İşte Newroz, Hrant’ın cenazesinde yakalanan tablo üzerine çekilen düzen karanlığını dağıtmanın, halkların kardeşlik bayrağını yükseltmenin bir fırsatı haline getirilebilir. Bunun için Newroz alanlarında, “İşçilerin birliği halkların kardeşliği!” şiarının yanısıra “Hepimiz Ermeniyiz, hepimiz Kürtüz, hepimiz kardeşiz!” şiarını da yükseltmek büyük önem taşıyor.
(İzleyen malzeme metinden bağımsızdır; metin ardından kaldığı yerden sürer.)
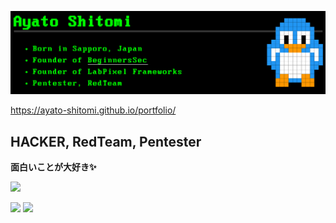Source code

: <a href="https://ayato-shitomi.github.io/portfolio/"> <img src="./portfolio.png"></img> </a>

https://ayato-shitomi.github.io/portfolio/

## HACKER, RedTeam, Pentester

**面白いことが大好き✨**

![](https://komarev.com/ghpvc/?username=ayato-shitomi)

![](https://img.shields.io/badge/Hardening-2022_2023-blue) ![](https://img.shields.io/badge/Security%20Camp-2023-yellow)
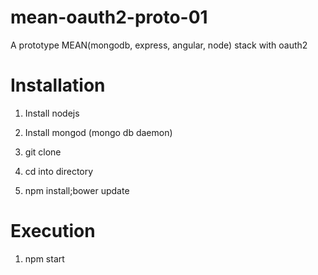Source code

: # mean-oauth2-proto-01
A prototype MEAN(mongodb, express, angular, node) stack with oauth2

# Installation

1) Install nodejs

2) Install mongod (mongo db daemon)

3) git clone 

4) cd into directory

5) npm install;bower update


# Execution
1) npm start

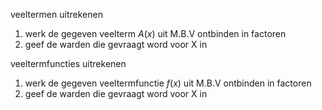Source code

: veeltermen uitrekenen 
1. werk de gegeven veelterm $A(x)$ uit M.B.V ontbinden in factoren
2. geef de warden die gevraagt word voor X in 

veeltermfuncties uitrekenen
1. werk de gegeven veeltermfunctie $f(x)$ uit M.B.V ontbinden in factoren
2. geef de warden die gevraagt word voor X in 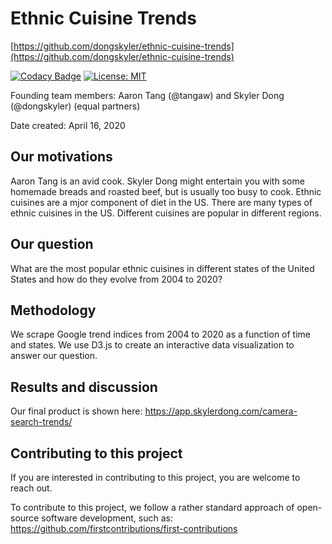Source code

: # Ethnic Cuisine Trends

[https://github.com/dongskyler/ethnic-cuisine-trends](https://github.com/dongskyler/ethnic-cuisine-trends)

[![Codacy Badge](https://api.codacy.com/project/badge/Grade/343e1c85bb9442768fe6be41e42cb8a6)](https://www.codacy.com/manual/dongskyler/ethnic-cuisine-trends?utm_source=github.com&amp;utm_medium=referral&amp;utm_content=dongskyler/ethnic-cuisine-trends&amp;utm_campaign=Badge_Grade)
[![License: MIT](https://img.shields.io/badge/License-MIT-yellow.svg)](https://opensource.org/licenses/MIT)

Founding team members:
Aaron Tang (@tangaw) and Skyler Dong (@dongskyler) (equal partners)

Date created: April 16, 2020

## Our motivations
Aaron Tang is an avid cook. Skyler Dong might entertain you with
some homemade breads and roasted beef, but is usually too busy to cook.
Ethnic cuisines are a mjor component of diet in the US. There are many
types of ethnic cuisines in the US. Different cuisines are popular in
different regions.

## Our question
What are the most popular ethnic cuisines in different states of the
United States and how do they evolve from 2004 to 2020?

## Methodology
We scrape Google trend indices from 2004 to 2020 as a function of
time and states. We use D3.js to create an interactive data visualization
to answer our question.

## Results and discussion
Our final product is shown here:
https://app.skylerdong.com/camera-search-trends/

## Contributing to this project
If you are interested in contributing to this project, you are welcome
to reach out.

To contribute to this project, we follow a rather standard approach of
open-source software development, such as:
https://github.com/firstcontributions/first-contributions
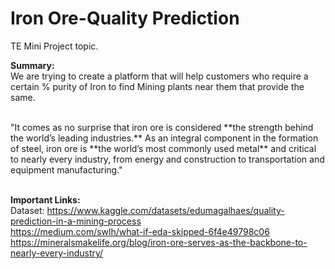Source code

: # Iron Ore-Quality Prediction

TE Mini Project topic. 

**Summary:**<br>
We are trying to create a platform that will help customers who require a certain % purity of Iron to find Mining plants near them that provide the same.

<br>
"It comes as no surprise that iron ore is considered **the strength behind the world’s leading industries.** As an integral component in the formation of steel, iron ore is **the world’s most commonly used metal** and critical to nearly every industry, from energy and construction to transportation and equipment manufacturing."

<br>**Important Links:**<br>
Dataset: https://www.kaggle.com/datasets/edumagalhaes/quality-prediction-in-a-mining-process<br>
https://medium.com/swlh/what-if-eda-skipped-6f4e49798c06<br>
https://mineralsmakelife.org/blog/iron-ore-serves-as-the-backbone-to-nearly-every-industry/<br>
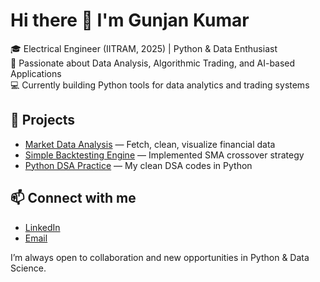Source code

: # Hi there 👋 I'm Gunjan Kumar  

🎓 Electrical Engineer (IITRAM, 2025) | Python & Data Enthusiast  
🔬 Passionate about Data Analysis, Algorithmic Trading, and AI-based Applications  
💻 Currently building Python tools for data analytics and trading systems  

## 📌 Projects
- [Market Data Analysis](https://github.com/gk269rgb-ai/market-data-analysis) — Fetch, clean, visualize financial data  
- [Simple Backtesting Engine](https://github.com/yourusername/simple-backtesting-engine) — Implemented SMA crossover strategy  
- [Python DSA Practice](https://github.com/yourusername/python-dsa-practice) — My clean DSA codes in Python  

## 📫 Connect with me  
- [LinkedIn](https://www.linkedin.com/in/gunjan-kumar-478632240)  
- [Email](mailto:gunjan269kumar@gmail.com)  



I’m always open to collaboration and new opportunities in Python & Data Science.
Elbette kardeşlik ve birliktelik sermayeye ve emperyalizme karşı mücadeleyle birleşmeli ve bu yolda emperyalizme karşı direnen halklarla dayanışma köprüsü oluşturulmalıdır. Bunun için Newroz alanlarında, “Hepimiz Iraklı, hepimiz Filistinli’yiz” diye haykırmak büyük önem taşımaktadır. Sonuçta ortaya çıkacak tablo, halkların özgür geleceği için açılacak bir kapıyı aralamak anlamına gelecektir. Böylelikle Newroz, tam olarak tarihsel anlamına uygun bir biçimde kutlanmış olacaktır.

Tüm bunlar, devrimci ve ilerici güçler ile Kürt halkının örgütlü güçlerinin omuzlarındaki görev ve sorumluluklara ışık tutuyor.